Tes bras autour de moi ont disparu. Le vide est un liquide étrange qui m'engloutit lentement.  

Des lianes tombent tout autour de mon dos, de mes bras et portent mon corps jusqu'aux branches les plus basses que j'escalade d'un air circonspect quand, rassuré, j'ose relever mes paupières. 

Le monde se découvre à mesure que je m'élève autour du tronc. L'écorce rêche griffe mes paumes, brûle le bout de mes doigts. J'aperçois entre les feuillages les toits de notre enfance. Je vois nos corps gambader entre les aires de jeu.

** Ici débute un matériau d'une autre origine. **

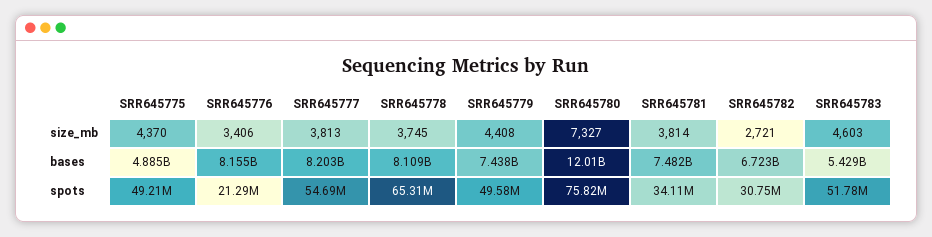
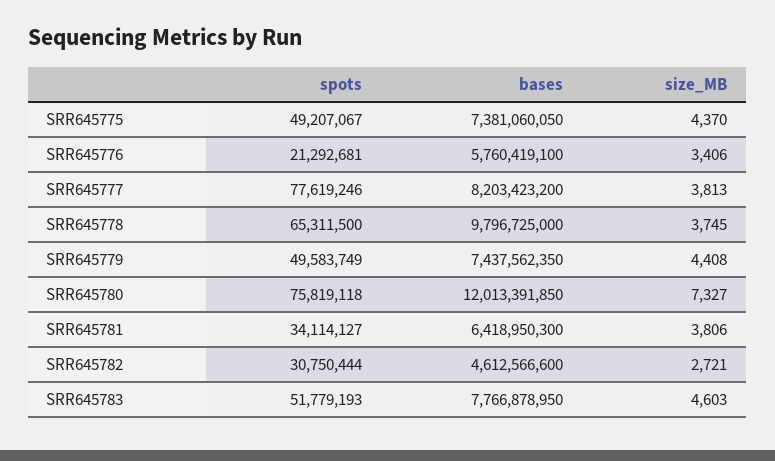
  {
    "SRR645775": {
      "size_mb": 4370,
-     "bases": 4885000000,
+     "bases": 7381060050,
      "spots": 49207067
    },
    "SRR645776": {
      "size_mb": 3406,
-     "bases": 8155000000,
+     "bases": 5760419100,
      "spots": 21292681
    },
    "SRR645777": {
      "size_mb": 3813,
      "bases": 8203423200,
-     "spots": 54690000
+     "spots": 77619246
    },
    "SRR645778": {
      "size_mb": 3745,
-     "bases": 8109000000,
+     "bases": 9796725000,
      "spots": 65311500
    },
    "SRR645779": {
      "size_mb": 4408,
      "bases": 7437562350,
      "spots": 49583749
    },
    "SRR645780": {
      "size_mb": 7327,
      "bases": 12013391850,
      "spots": 75819118
    },
    "SRR645781": {
-     "size_mb": 3814,
+     "size_mb": 3806,
-     "bases": 7482000000,
+     "bases": 6418950300,
      "spots": 34114127
    },
    "SRR645782": {
      "size_mb": 2721,
-     "bases": 6723000000,
+     "bases": 4612566600,
      "spots": 30750444
    },
    "SRR645783": {
      "size_mb": 4603,
-     "bases": 5429000000,
+     "bases": 7766878950,
      "spots": 51779193
    }
  }

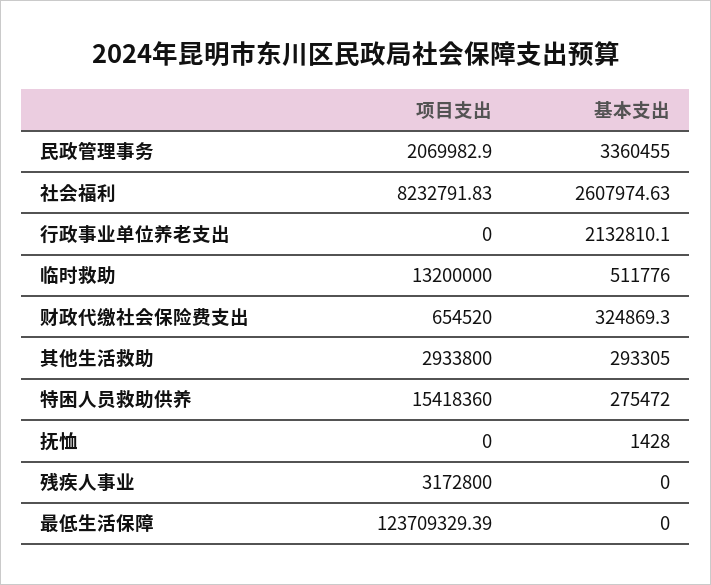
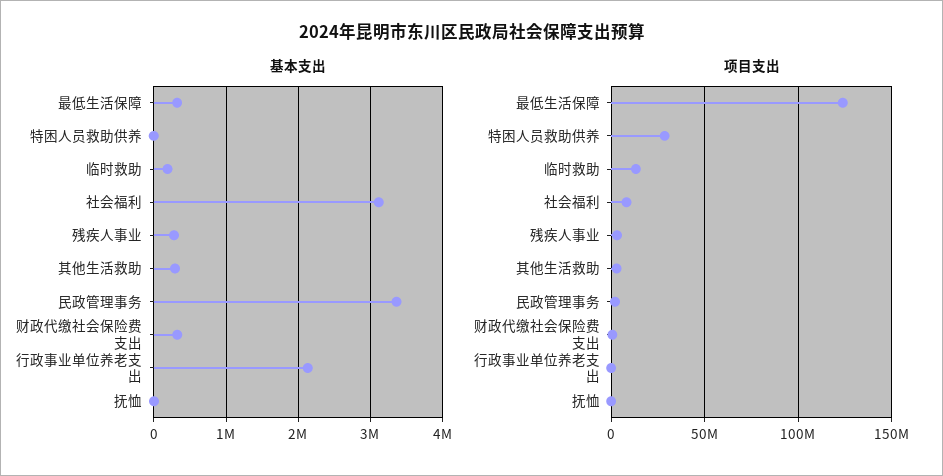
  {
    "项目支出": {
      "民政管理事务": 2069982.9,
      "社会福利": 8232791.83,
      "行政事业单位养老支出": 0,
      "临时救助": 13200000,
      "财政代缴社会保险费支出": 654520,
      "其他生活救助": 2933800,
-     "特困人员救助供养": 15418360,
+     "特困人员救助供养": 30000000,
      "抚恤": 0,
      "残疾人事业": 3172800,
      "最低生活保障": 123709329.39
    },
    "基本支出": {
      "民政管理事务": 3360455,
-     "社会福利": 2607974.63,
+     "社会福利": 3100000,
      "行政事业单位养老支出": 2132810.1,
-     "临时救助": 511776,
+     "临时救助": 200000,
      "财政代缴社会保险费支出": 324869.3,
      "其他生活救助": 293305,
-     "特困人员救助供养": 275472,
+     "特困人员救助供养": 0,
      "抚恤": 1428,
-     "残疾人事业": 0,
+     "残疾人事业": 300000,
-     "最低生活保障": 0
+     "最低生活保障": 300000
    }
  }

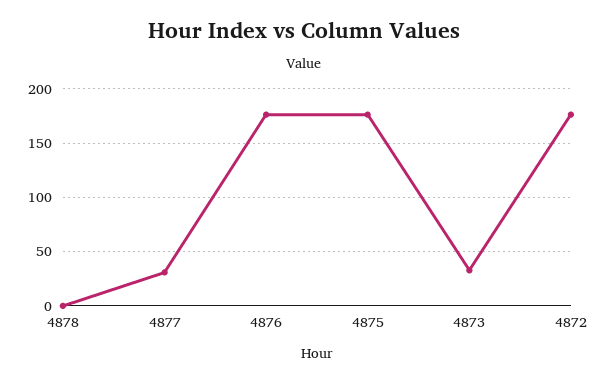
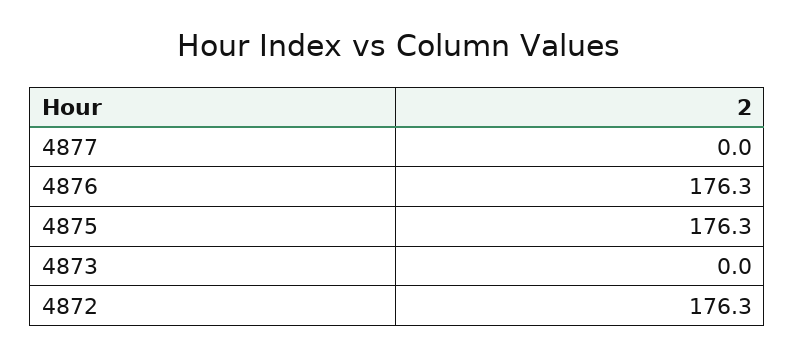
  {
-   "4878": 0,
-   "4877": 30,
+   "4877": 0,
    "4876": 176.3,
    "4875": 176.3,
-   "4873": 30,
+   "4873": 0,
    "4872": 176.3
  }

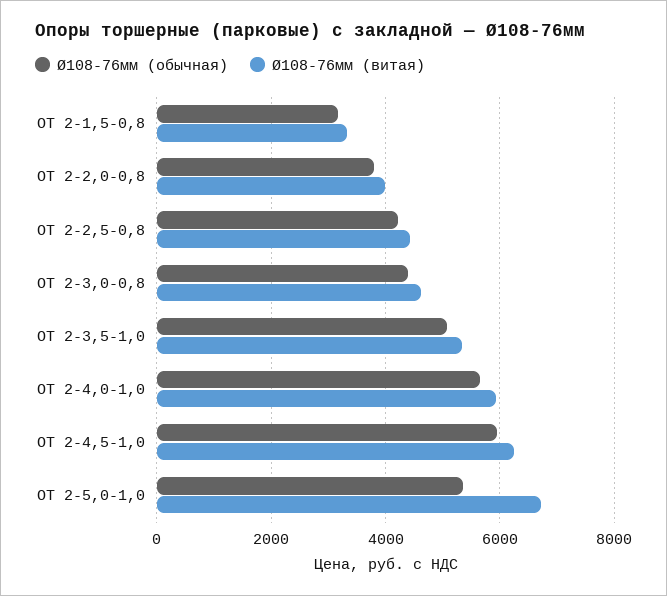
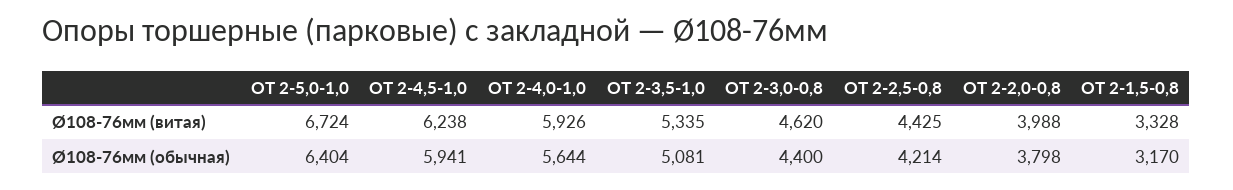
  {
    "Ø108-76мм (обычная)": {
      "ОТ 2-1,5-0,8": 3170,
      "ОТ 2-2,0-0,8": 3798,
      "ОТ 2-2,5-0,8": 4214,
      "ОТ 2-3,0-0,8": 4400,
      "ОТ 2-3,5-1,0": 5081,
      "ОТ 2-4,0-1,0": 5644,
      "ОТ 2-4,5-1,0": 5941,
-     "ОТ 2-5,0-1,0": 5400
+     "ОТ 2-5,0-1,0": 6404
    },
    "Ø108-76мм (витая)": {
      "ОТ 2-1,5-0,8": 3328,
      "ОТ 2-2,0-0,8": 3988,
      "ОТ 2-2,5-0,8": 4425,
      "ОТ 2-3,0-0,8": 4620,
      "ОТ 2-3,5-1,0": 5335,
      "ОТ 2-4,0-1,0": 5926,
      "ОТ 2-4,5-1,0": 6238,
      "ОТ 2-5,0-1,0": 6724
    }
  }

Les tuiles brunes, les briques rouges, les champs de betteraves, les salades qui se bousculent le long des rangées de maïs entre lesquels tu te caches, l'air malicieux. Je vois ta jupe qui ondule devant le portail du lycée. Je vois mon bras autour de tes épaules, le courage que je pousse vers ton dos. Ton air doux qui se penche vers moi dans les moments difficiles. Ta joie, ta force. Ta liberté.

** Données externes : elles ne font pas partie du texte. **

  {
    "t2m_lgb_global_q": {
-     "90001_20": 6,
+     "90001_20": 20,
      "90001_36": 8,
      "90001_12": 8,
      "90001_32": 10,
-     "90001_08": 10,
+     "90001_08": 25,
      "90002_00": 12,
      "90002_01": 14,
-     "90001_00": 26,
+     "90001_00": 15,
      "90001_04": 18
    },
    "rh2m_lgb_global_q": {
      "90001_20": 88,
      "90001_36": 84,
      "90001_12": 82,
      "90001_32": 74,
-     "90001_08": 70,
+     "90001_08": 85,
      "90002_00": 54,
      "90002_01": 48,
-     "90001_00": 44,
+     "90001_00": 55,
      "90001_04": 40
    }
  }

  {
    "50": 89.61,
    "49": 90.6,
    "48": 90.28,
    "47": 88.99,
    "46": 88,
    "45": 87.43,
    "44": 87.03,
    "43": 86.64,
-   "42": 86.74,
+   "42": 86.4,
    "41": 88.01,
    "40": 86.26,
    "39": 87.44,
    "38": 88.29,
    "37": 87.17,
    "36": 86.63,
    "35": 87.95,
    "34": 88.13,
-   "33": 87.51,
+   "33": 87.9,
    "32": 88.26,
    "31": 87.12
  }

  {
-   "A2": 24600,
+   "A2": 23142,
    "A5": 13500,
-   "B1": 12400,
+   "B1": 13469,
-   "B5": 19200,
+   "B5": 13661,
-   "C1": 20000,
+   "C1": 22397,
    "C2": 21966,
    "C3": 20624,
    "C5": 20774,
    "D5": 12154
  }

Encore une branche : des disputes. 

Encore une branche : des colères. 

Encore une branche : des bras aimants, réconciliés. 

Encore une branche : ...

Encore une branche : la cime de l'arbre se perd dans un nuage épais où ne parviennent plus que l'écho indistinct de mes cris et de mes pleurs. 

L'aube s'est éteinte, seul le vent souffle sur les images, les perd dans le vague insensible du nuage qui passe sur la plaine d'une vie. Et plus une seule branche.